Are Ti-producing supernovae exceptional?

¹ Department of Physics and Astronomy, Clemson University, Clemson, SC 29634-0978, USA e-mail: tlihsin@clemson.edu
² Max-Planck-Institut für Extraterrestrische Physik, Postfach 1312, 85741 Garching, Germany
³ Skobeltsyn Institute of Nuclear Physics, Moscow State University, Vorob'evy Gory, 119992 Moscow, Russia
⁴ Cyclotron Center, RIKEN, Hirosawa 2-1, Wako 351-0198, Japan

Received: 1 December 2005
Accepted: 15 December 2005

Abstract

According to standard models supernovae produce radioactive ⁴⁴Ti, which should be visible in gamma-rays following decay to ⁴⁴Ca for a few centuries. ⁴⁴Ti production is believed to be the source of cosmic ⁴⁴Ca, whose abundance is well established.

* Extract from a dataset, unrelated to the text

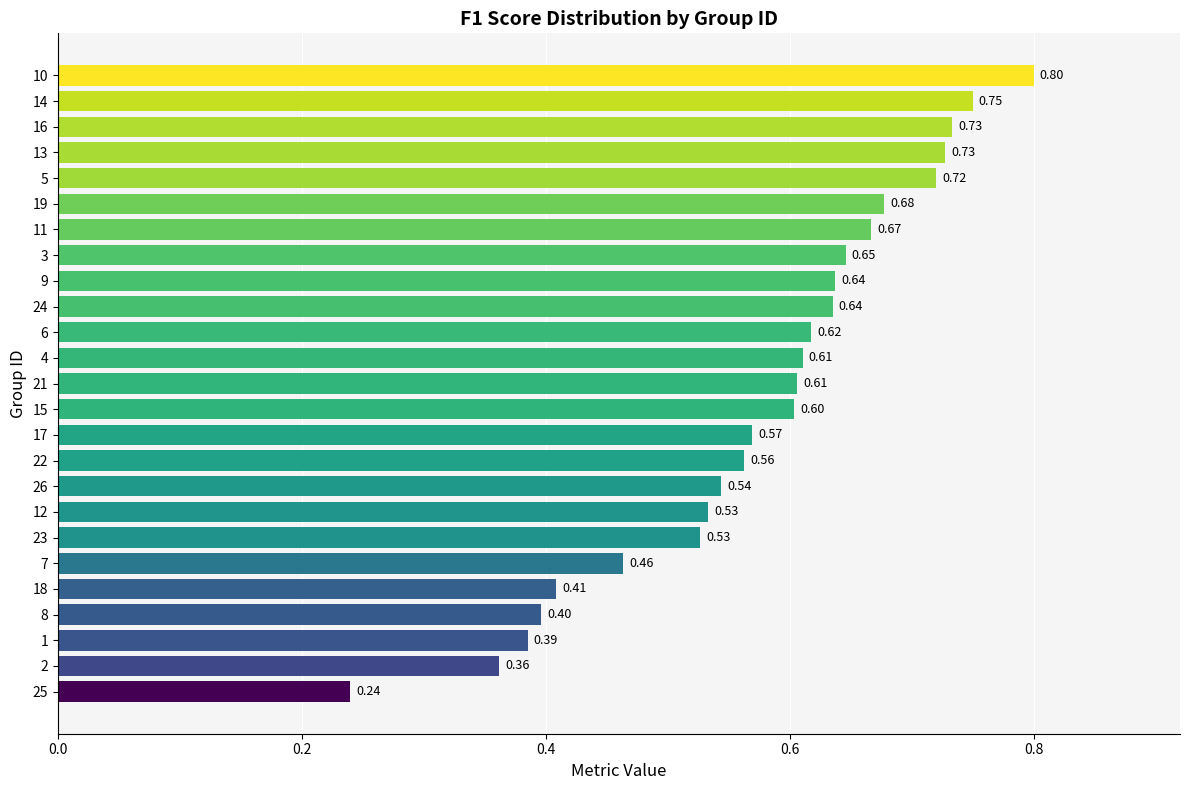

How many bars are there in total?

25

Yet, gamma-ray telescopes have not seen the expected young remnants of core collapse events. The ⁴⁴Ti mean life of τ  89 y and the Galactic supernova rate of 3/100 y imply several detectable ⁴⁴Ti gamma-ray sources, but only one is clearly seen, the 340-year-old Cas A SNR. Furthermore, supernovae which produce much ⁴⁴Ti are expected to occur primarily in the inner part of the Galaxy, where young massive stars are most abundant. Because the Galaxy is transparent to gamma-rays, this should be the dominant location of expected gamma-ray sources. Yet the Cas A SNR as the only one source is located far from the inner Galaxy (at longitude 112°). We evaluate the surprising absence of detectable supernovae from the past three centuries. We discuss whether our understanding of SN explosions, their ⁴⁴Ti yields, their spatial distributions, and statistical arguments can be stretched so that this apparent disagreement may be accommodated within reasonable expectations, or if we have to revise some or all of the above aspects to bring expectations in agreement with the observations. We conclude that either core collapse supernovae have been improbably rare in the Galaxy during the past few centuries, or ⁴⁴Ti-producing supernovae are atypical supernovae. We also present a new argument based on ⁴⁴Ca/⁴⁰Ca ratios in mainstream SiC stardust grains that may cast doubt on massive-He-cap type I supernovae as the source of most galactic ⁴⁴Ca.